すると彼は友里の目を見すえ「僕に興味を持っても何もない」と、素っ気なく去っていく。
唖然とした。あっさりしすぎる。友人に悩みを打ち明けたのに、回答も貰えずそっぽを向かれたようなものだ。急に寂しくなった。
このままでは尾行に費やした時間が無駄になる。空しさに駆られたが、そう無理やり自分に言い聞かせ、友里は今きた道を足早に戻って先回りすることにした。
ときどき、このようにブレーキが効かなくなるのを友里は反省しつつ、一向に直らないのは、母の影響を色濃く受け継いでいるせいだと思うことにしている。やはり血は水よりも濃い。
しかしこういうときに限って、駅からの乗降客やらビルの出入り口から人が湧きだし、むやみやたらに進路をふさいでくる。友里は胸の前で軽く拳を握り、うん、と気合を入れ直した。体育の授業を思い出し、速度を緩めることなく縫うようにしてジグザグに人を搔き分ける。どうにか予定通りパルコの前へ到着した。
すぐに首を伸ばして大通りを見ると、彼がゆっくり歩いてきた。友里を見つけて目を瞬かせた。
「また、きみか」
「ひどい言い方ね」
友里は息を切らせながら、むっとさせる。
「すまない。言い換えるよ。僕は映画を見にきたんだ。これ以上つきまとわないでくれるかな」
「それ、もっと失礼かもよ。
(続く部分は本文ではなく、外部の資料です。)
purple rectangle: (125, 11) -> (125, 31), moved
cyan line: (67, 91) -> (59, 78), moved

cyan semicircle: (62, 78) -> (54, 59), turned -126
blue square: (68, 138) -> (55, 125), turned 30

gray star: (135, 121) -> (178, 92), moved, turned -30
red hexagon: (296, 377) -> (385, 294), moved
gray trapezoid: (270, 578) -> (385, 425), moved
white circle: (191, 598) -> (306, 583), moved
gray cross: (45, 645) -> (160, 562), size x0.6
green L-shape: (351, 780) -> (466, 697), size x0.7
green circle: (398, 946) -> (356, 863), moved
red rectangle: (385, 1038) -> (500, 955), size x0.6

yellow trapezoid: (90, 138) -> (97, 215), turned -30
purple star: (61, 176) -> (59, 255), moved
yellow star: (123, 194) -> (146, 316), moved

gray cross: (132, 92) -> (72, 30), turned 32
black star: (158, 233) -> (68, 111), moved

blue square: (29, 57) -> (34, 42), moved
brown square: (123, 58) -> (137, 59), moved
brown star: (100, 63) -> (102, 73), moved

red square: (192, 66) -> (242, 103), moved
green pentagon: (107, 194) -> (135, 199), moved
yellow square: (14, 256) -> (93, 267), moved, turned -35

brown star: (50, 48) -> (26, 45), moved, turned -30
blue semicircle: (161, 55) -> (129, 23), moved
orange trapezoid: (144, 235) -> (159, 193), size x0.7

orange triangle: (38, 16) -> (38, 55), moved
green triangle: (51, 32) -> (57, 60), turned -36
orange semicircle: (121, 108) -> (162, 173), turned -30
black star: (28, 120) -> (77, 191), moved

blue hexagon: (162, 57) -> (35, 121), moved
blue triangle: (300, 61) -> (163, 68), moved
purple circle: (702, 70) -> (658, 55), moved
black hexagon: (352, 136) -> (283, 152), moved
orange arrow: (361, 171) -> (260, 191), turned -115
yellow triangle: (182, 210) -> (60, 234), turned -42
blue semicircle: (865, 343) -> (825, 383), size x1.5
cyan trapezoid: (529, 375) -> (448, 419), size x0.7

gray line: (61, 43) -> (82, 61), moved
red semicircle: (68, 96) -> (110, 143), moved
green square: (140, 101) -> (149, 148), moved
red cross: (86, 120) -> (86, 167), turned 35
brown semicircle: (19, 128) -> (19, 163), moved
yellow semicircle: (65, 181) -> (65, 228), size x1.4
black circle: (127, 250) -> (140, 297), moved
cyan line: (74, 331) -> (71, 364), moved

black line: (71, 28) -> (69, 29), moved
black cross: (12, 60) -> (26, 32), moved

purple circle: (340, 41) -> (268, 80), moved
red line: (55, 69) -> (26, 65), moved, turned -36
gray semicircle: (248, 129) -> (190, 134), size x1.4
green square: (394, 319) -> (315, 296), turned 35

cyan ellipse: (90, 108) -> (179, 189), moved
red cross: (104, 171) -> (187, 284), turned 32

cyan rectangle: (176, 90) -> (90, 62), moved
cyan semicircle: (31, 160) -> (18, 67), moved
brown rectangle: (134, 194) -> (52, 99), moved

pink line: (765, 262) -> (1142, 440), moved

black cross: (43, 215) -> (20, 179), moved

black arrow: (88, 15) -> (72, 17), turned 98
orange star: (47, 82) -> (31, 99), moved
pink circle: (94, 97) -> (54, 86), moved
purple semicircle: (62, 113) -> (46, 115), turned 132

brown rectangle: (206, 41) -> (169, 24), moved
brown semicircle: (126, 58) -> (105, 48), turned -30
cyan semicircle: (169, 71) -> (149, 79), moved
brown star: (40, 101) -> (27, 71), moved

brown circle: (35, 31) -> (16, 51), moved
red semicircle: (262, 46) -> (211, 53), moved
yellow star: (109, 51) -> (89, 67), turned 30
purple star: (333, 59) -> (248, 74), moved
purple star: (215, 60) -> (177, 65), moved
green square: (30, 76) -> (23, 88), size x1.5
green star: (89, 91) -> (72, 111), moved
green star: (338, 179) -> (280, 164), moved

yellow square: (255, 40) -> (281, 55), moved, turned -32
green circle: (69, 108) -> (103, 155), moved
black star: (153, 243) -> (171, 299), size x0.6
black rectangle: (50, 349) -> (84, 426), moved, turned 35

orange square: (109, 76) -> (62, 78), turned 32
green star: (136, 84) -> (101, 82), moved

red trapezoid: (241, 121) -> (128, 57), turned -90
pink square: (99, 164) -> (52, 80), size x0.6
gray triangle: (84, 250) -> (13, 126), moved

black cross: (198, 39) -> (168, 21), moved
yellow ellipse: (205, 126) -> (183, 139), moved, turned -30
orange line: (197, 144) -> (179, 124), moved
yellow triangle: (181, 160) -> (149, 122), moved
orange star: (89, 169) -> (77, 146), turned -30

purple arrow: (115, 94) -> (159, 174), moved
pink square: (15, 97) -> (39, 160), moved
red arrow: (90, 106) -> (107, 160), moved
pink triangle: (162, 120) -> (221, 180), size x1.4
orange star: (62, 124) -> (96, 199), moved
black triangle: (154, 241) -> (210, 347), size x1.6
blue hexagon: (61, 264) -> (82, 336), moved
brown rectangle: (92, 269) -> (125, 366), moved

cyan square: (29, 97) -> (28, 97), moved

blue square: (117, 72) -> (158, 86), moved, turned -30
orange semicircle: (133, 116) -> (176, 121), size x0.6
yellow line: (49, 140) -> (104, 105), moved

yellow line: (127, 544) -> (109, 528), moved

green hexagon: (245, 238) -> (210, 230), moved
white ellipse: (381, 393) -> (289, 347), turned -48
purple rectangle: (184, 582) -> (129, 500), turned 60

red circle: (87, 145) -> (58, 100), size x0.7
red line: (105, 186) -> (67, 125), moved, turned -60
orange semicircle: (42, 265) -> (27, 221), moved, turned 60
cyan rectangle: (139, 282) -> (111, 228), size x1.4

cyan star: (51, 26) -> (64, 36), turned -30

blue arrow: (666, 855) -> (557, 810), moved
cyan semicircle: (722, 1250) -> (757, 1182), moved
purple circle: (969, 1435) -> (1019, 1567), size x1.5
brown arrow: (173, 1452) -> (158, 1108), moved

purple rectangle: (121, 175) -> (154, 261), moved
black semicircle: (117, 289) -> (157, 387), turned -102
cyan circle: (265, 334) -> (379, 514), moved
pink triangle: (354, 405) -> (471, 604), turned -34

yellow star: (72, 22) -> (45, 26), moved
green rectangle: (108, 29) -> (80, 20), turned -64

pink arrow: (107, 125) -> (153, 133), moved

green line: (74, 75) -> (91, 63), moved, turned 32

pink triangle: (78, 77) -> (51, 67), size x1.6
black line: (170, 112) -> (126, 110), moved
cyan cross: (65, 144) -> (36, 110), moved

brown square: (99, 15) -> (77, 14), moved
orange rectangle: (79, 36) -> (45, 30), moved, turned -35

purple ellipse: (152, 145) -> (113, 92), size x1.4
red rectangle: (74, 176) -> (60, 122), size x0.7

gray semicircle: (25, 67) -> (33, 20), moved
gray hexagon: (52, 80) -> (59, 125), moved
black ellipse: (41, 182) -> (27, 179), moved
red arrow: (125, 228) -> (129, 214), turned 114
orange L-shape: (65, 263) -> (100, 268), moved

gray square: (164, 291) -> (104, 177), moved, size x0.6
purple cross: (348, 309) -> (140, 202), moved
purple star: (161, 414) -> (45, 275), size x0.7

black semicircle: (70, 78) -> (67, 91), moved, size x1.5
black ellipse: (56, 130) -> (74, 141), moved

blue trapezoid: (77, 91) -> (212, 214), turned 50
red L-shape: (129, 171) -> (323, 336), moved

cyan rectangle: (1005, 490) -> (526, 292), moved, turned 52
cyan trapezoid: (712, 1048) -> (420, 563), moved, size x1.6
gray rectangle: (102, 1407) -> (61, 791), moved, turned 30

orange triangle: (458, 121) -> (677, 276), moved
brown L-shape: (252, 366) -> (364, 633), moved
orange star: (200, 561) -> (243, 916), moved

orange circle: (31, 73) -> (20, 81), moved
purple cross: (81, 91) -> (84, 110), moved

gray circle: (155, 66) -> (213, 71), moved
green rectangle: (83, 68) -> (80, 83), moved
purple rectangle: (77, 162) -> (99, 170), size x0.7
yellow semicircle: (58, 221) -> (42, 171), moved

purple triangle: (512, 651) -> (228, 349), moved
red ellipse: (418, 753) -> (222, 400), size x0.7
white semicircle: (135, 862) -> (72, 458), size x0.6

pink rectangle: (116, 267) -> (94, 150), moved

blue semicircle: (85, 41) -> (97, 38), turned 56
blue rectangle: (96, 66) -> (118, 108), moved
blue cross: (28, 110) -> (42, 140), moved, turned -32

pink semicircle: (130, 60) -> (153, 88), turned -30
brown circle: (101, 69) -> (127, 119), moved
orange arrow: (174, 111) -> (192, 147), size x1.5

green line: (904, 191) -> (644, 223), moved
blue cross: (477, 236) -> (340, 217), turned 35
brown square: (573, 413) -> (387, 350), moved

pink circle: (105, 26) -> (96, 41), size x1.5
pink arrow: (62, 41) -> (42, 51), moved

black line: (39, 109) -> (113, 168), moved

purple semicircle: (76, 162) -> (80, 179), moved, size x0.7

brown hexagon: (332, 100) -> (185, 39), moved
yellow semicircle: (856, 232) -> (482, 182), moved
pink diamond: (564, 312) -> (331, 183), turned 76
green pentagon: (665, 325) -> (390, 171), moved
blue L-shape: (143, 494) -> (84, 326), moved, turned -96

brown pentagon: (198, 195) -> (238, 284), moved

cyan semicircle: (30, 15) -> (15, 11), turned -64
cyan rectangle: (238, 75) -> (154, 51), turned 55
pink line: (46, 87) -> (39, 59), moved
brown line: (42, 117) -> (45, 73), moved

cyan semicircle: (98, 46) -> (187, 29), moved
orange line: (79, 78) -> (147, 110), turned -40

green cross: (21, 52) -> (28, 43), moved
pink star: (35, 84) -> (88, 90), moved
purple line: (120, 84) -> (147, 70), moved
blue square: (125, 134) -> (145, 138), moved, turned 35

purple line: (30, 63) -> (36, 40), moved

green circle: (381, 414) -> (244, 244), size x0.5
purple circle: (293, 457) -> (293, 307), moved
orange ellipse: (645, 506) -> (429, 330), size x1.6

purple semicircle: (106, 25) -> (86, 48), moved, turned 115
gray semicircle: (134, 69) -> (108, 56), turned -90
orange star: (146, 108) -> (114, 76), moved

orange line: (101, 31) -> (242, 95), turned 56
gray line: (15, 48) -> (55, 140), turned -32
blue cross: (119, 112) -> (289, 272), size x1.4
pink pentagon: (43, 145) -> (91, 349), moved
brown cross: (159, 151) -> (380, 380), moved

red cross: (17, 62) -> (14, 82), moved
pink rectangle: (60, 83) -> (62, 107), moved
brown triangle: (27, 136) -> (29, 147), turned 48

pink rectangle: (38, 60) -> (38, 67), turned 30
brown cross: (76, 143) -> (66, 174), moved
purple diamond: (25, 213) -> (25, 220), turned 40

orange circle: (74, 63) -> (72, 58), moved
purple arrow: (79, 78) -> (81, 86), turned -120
今回、わたしはきみを追いかけなかった」
「なら、待ち伏せしてたんだね」
「そうなるかな」友里は悪びれずに肩をすくめた。「それはそれとして、きみの名前を教えてくれる」
「名前を? どうして」
はて、どうしてだろうと友里も考える。祖母が死んで、もうこの男とは接点がなくなったのだ。名前を聞いてどうするのだろうと思った。そもそも通夜の席ですれ違っただけの関係でしかない。
でも友里は、なぜか引っ込みがつかず「いいから」と言った。「レディに恥をかかせるつもりなの」とも。
「教えるから約束してほしい」
「約束? 何を」
「すぐ忘れることをさ」
はっはは。友里は笑った。凄く寂しくなった。
「わたしって、そんなに魅力ないかな」
「そんなことはない」
「じゃ、あるのね」
「たぶん人によっては」
友里は、歯がゆい男の態度にだんだん腹が立ってきた。「きみ、ゲイでしょ」
「ふっ、おもしろい発想だね。でも残念ながら、至って正常だ」
彼が笑った。思いのほか歯がきれいだった。しかし歯がゆさは母の嫌味と同じで我慢の域を超えている。